Oxytocin and the biological basis of love, attachment and social bonding
By Katherine Gombay
It’s got a good rep, and a great nickname – the “love hormone.”
Oxytocin helps women give birth and breastfeed. At orgasm, both men and women release it. And lots of scientific evidence suggests that it plays some role in bonding and attachment in everything from prairie voles to humans. So when researchers started paying serious attention to the role of oxytocin in human social behavior, there were those who hoped that, because it also seems to increase our trust in one another, it might become a panacea for a range of social ills.
But according to McGill psychology researcher Jennifer Bartz, although oxytocin may motivate the desire to affiliate and form bonds (as it appears to do in some animals), it’s not quite that simple.
Bartz is interested in the biological basis of love and attachment in humans. From an evolutionary standpoint, attachment, especially in humans, is designed to promote the survival of the infant and hence of the species as a whole. “The idea is that we develop attachment bonds with our close others, beginning with our primary caregiver,” says Bartz. “And because infants can’t care for themselves for a very long time, they need a mechanism to keep their care givers close and nurturing. But these ‘attachment models’ continue to influence us and our close relationships throughout our lifespan.”
Increasing our desire to connect?
There’s already been a lot of animal research done that confirms the importance of oxytocin in attachment and social bonding. Researchers have compared attachment in Prairie Voles (highly social, mate for life, share the care for the offspring – and have lots of oxytocin receptors in the part of the brain associated with reward and reinforcement), with Montane Voles (asocial critters who abandon their young early in life and have few oxytocin receptors in the part of the brain associated with reward). But it’s a lot harder to do this kind of neuroscientific research in humans, because it’s difficult to measure and manipulate the availability of oxytocin in our brains.
Research in animals has found that as well as making us want to connect with and become attached to certain people, oxytocin also seems to play a role in biasing our attention to social cues in the environment in general. The idea that oxytocin increases the desire to connect with others and increases attention to social information led Bartz and her colleagues to speculate that it may have different effects on different people – in particular that it might be especially helpful for people who are not very socially engaged and not very attentive to social information (like those who are suffering from diseases like autism).

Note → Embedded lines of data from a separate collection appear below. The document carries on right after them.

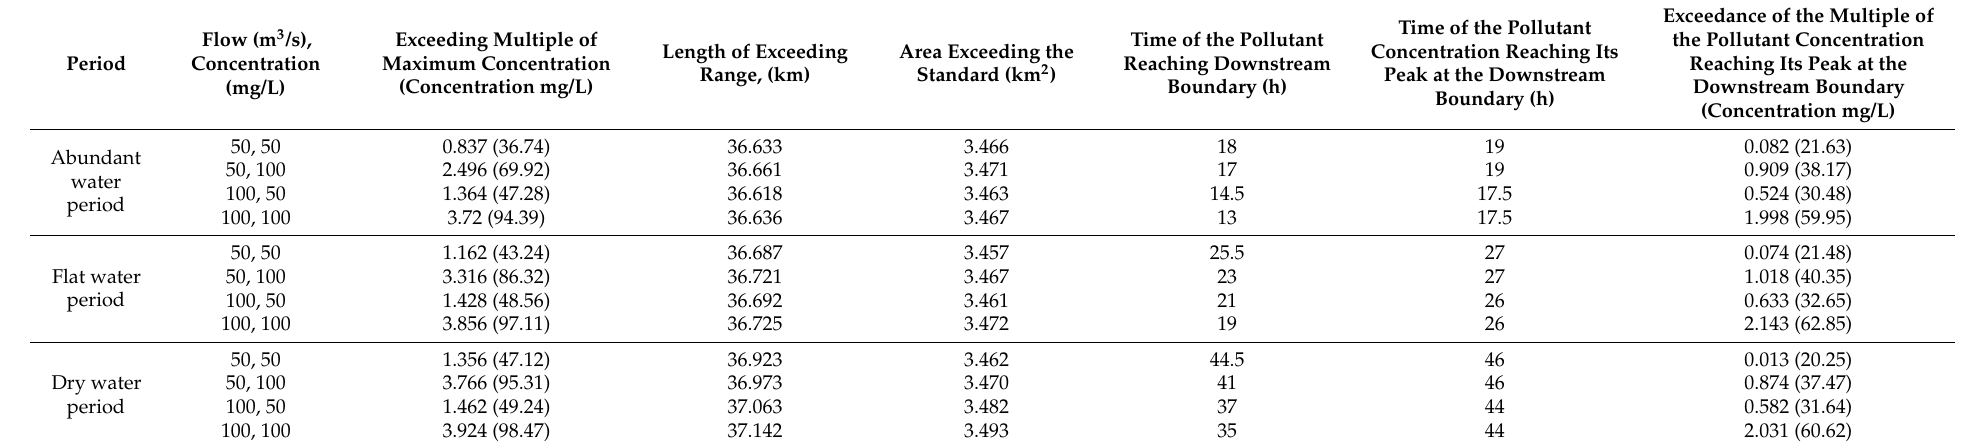
Table 1. Heavy metal iron early warning indicator values in high-flow, level, and low-flow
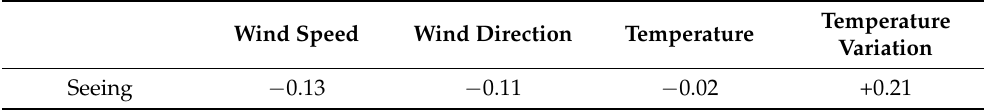
Table 3. Correlation coefficient for seeing and meteorological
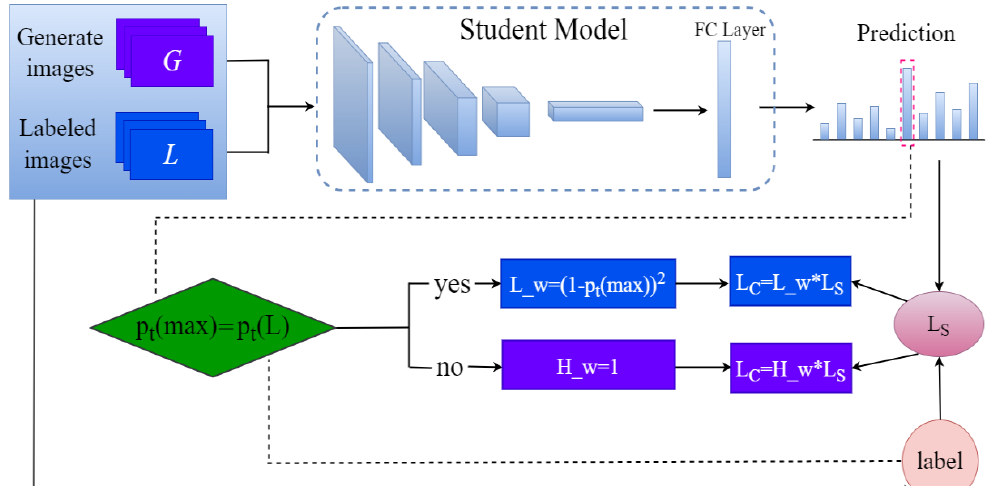
Figure 6. Supervisory loss in our semi-supervised model.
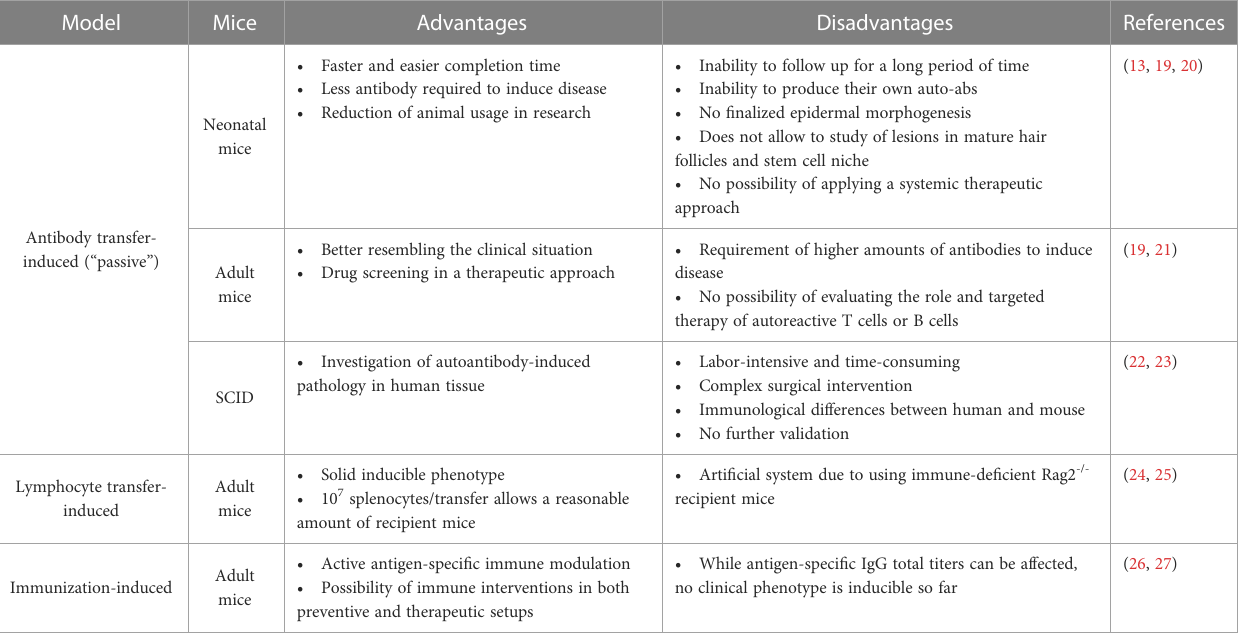
TABLE 1 Advantages and disadvantages of pemphigus mouse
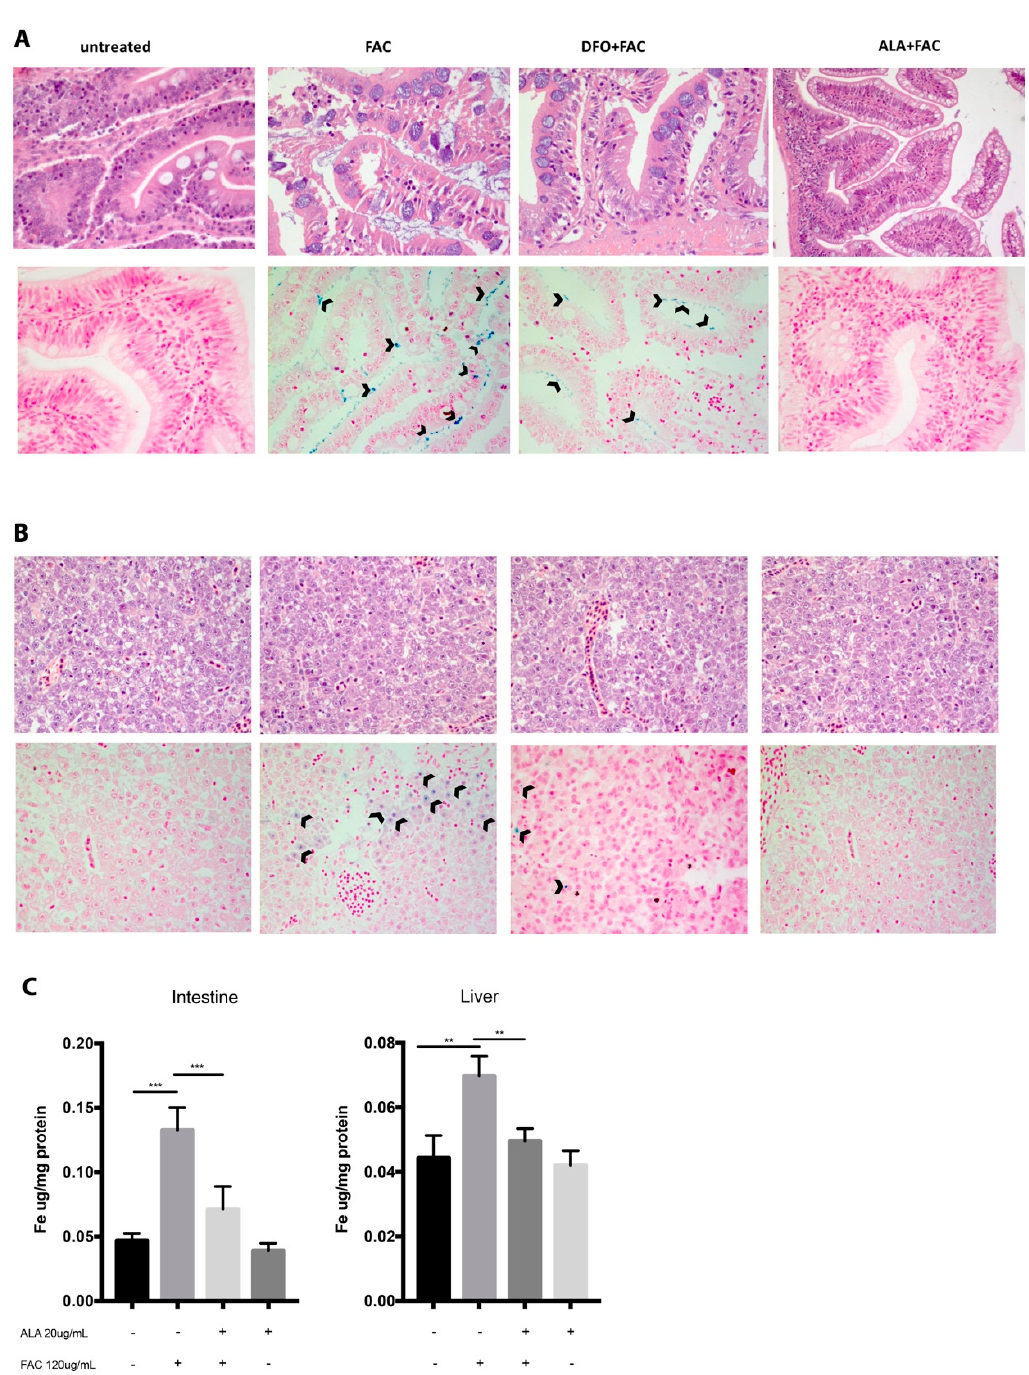
Figure 5. ALA protected against histopathological alterations and iron stores induced by iron overload in zebrafish intestine ( A ) and liver ( B ). Hematoxylin-Eosin staining showed histological damage induced by FAC (120 µg/mL for 48 h) treatment alone or in combination with ALA (20 µg/mL) or DFO (131 µg/mL). Perls staining was performed to detect iron stores following FAC treatment and in combination with ALA or DFO. Arrows indicate iron stores both in intestinal epithelium cells and hepatic cells. (Magnification 40×; scale bars indicate 50 µm). Iron level determination by ICP-OES ( C ). Results are expressed as the means ± SD of at least three independent experiments; ** p <0.001, *** p <0.0001.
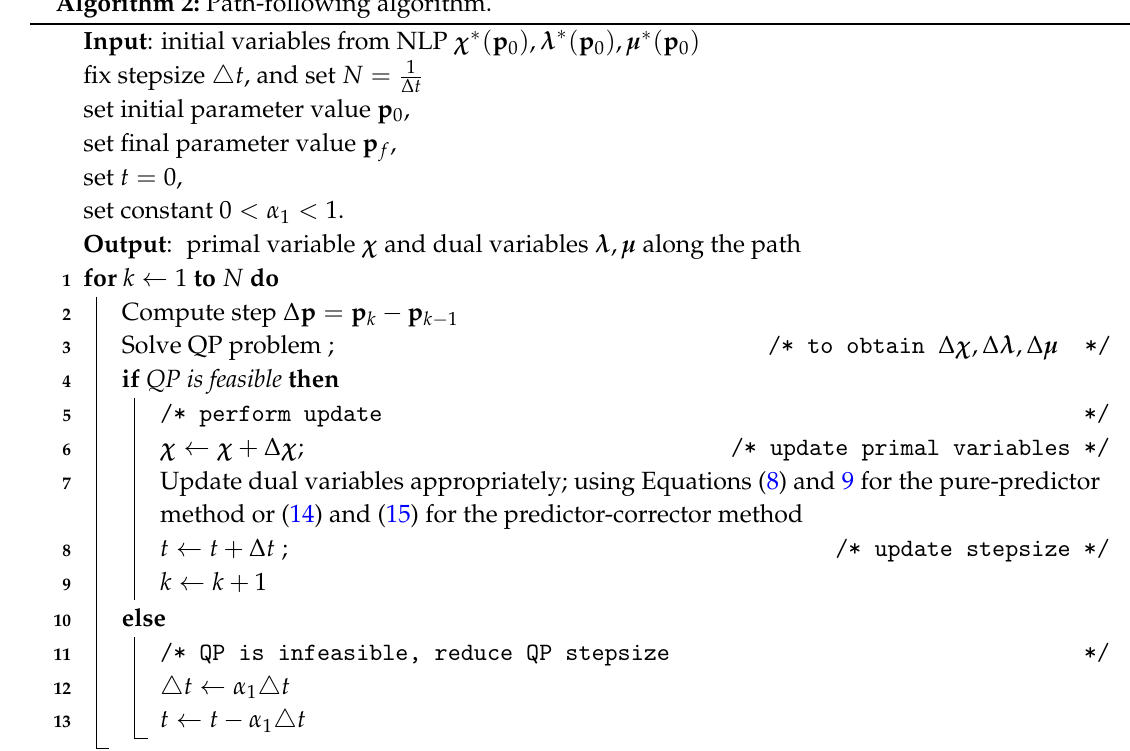
Algorithm 2: Path-following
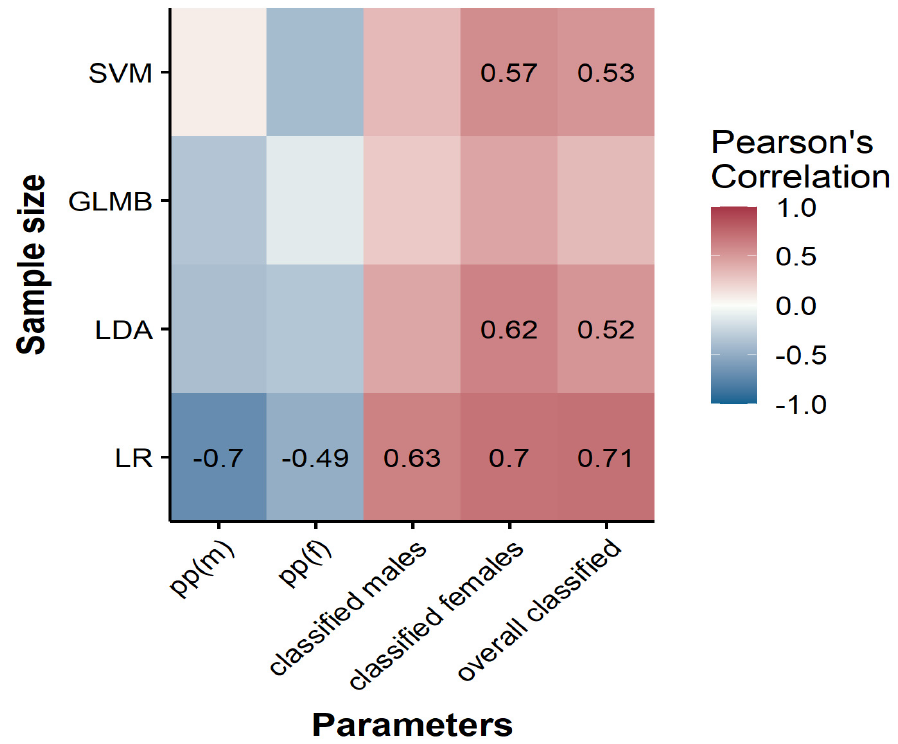
Figure 1. Correlation plot between the sample size and its effect on pp cutoff values and the percentage of classified males and females, as well as the overall classified individuals. Correlation coefficients are shown for statically significant values only at p < 0.05.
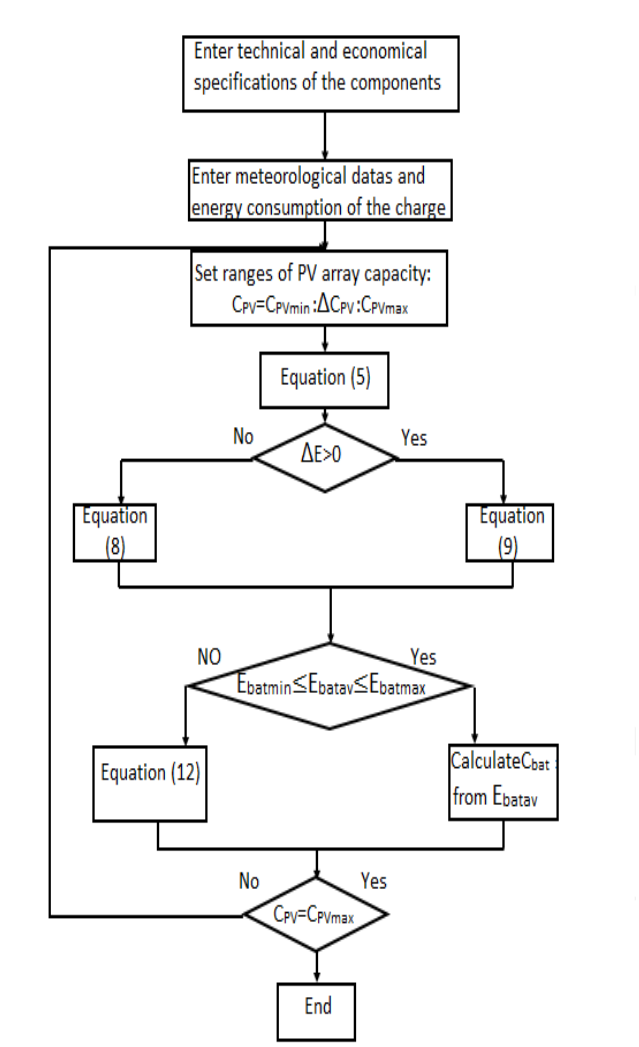
Figure 5. Calculation of the system storage capacity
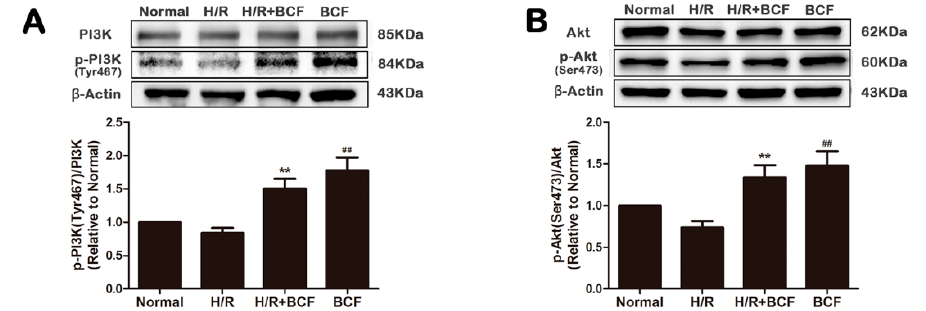
Figure 2. Effect of BCF on PI3K/Akt signaling pathway. Pretreatment with BCF (3.125 μ g/mL) for 4 h prior to H/R, the protein expression of PI3K ( A ), p-PI3K (Tyr467) ( A ), Akt ( B ), and p-Akt (Ser473) ( B ) was measured by western blotting. Quantitative analysis of the ratio of p-PI3K (Tyr467) to PI3K and p-Akt (Ser473) to Akt in protein expression were evaluated. Values were represented as mean ± SD ( n = 6, each group). ** p < 0.01 vs. H/R group. ## p < 0.01 vs. normal group.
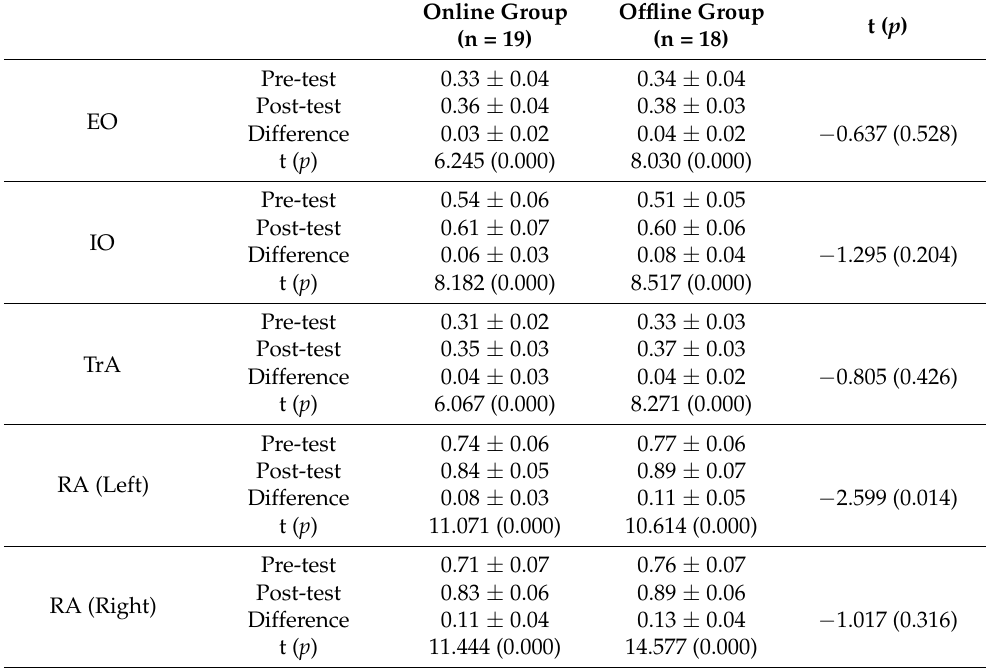
Table 3. Abdominal Thickness (cm) (N =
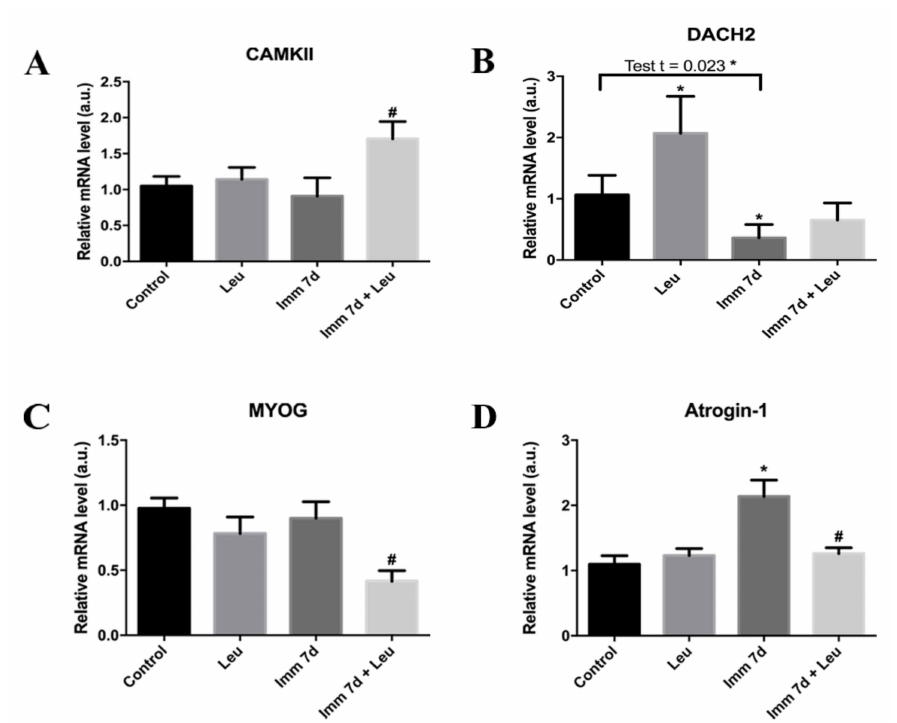
Figure 6. E ff ect of leucine on the HDAC4 canonical pathway. CAMKII , DACH2 , MYOG , and atrogin-1 mRNA levels ( A – D , respectively) were determined by qPCR 7 days after immobilization in leucine supplemented, immobilized, and immobilized leucine supplemented groups ( n = 5–8 per group, two independent experiments were performed). Cyclophilin A expression was used as housekeeping gene. Data are expressed as mean ± SEM. Statistical analysis included one-way ANOVA followed by Tukey’s posthoc test. * p < 0.05 vs. control group; # p < 0.05 vs. immobilized 7 d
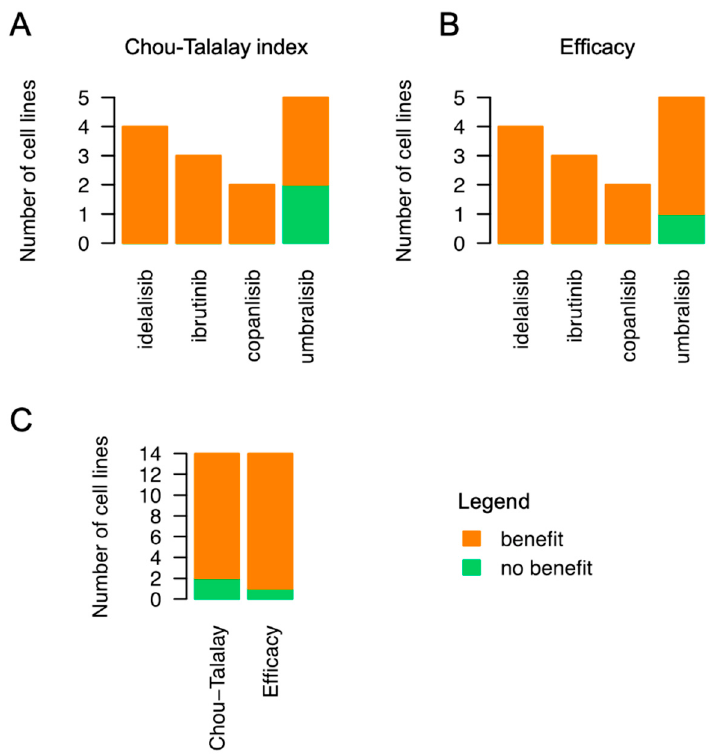
Figure 5. Combination of IRAK4 inhibitor emavusertib and BCR-signaling targeting agents is beneficial (synergistic or additive) in 12/14 models tested. Summary plots of all combinations tested in MZL parental and resistant lines. Cells were exposed (72 h) to increasing doses of idelalisib, ibrutinib, copanlisib or umbralisib alone or in combination with increasing doses of emavusertib followed by MTT assay. Synergy scores from Chou-Talalay ( A ) and MuSyc (Efficacy, B ) models identified beneficial effects on the addition of emavusertib to inhibitors of downstream BCR signaling.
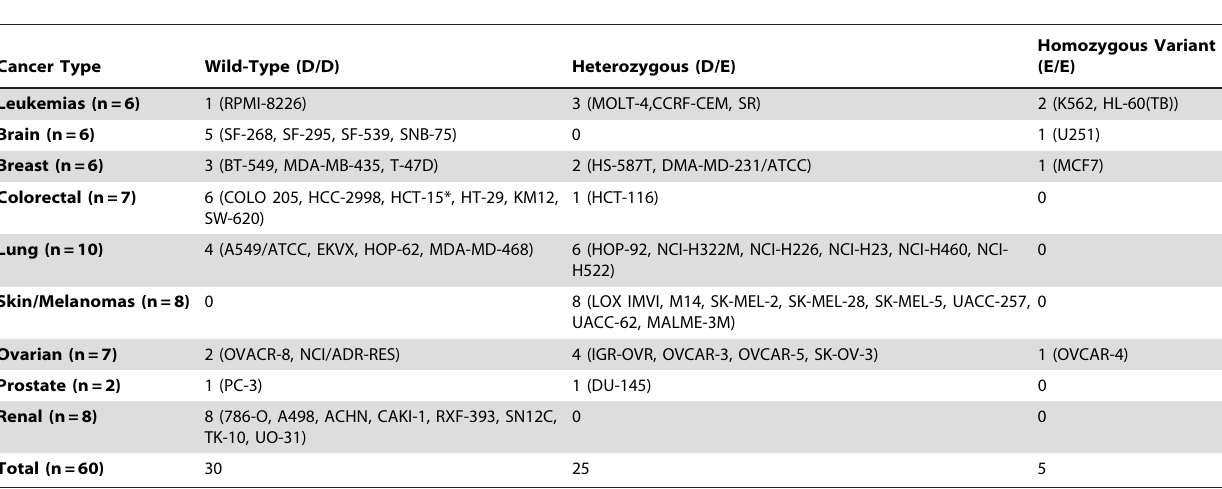
Table 2. Re-sequencing of APE1 exons in the NCI-60 cancer cell line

“But by the same token,” explains Bartz, “oxytocin might not be so helpful for people who are hypersensitive to social cues, preoccupied with closeness and concerned about being rejected, because it might increase their awareness of the very thing they are already worrying about in their lives.”
Nuanced understanding
Bartz has done a number of studies where she administered oxytocin through nasal spray in order to find out whether it activated the attachment system itself. Participants were asked both how caring their mothers were and how close they had felt to their mothers in childhood. The researchers discovered that those who were securely attached remembered their mother as more caring and close when they were given oxytocin, compared to when they were given a placebo. But for those who were more anxious about their attachment, a dose of oxytocin led them to remember their mothers as less caring and close. In other words, oxytocin didn’t make everyone feel better; instead it appeared to intensify whatever feelings people had, including chronic concerns about closeness.
Although the results of the studies vary depending on their focus, to Bartz, they all suggest a need for a more nuanced understanding of the role oxytocin plays in attachment and social behaviour.
“It may well be that oxytocin increases the desire to affiliate for everybody,” says Bartz. “But the way that this desire is going to play out depends on who you are and what you bring to the situation.”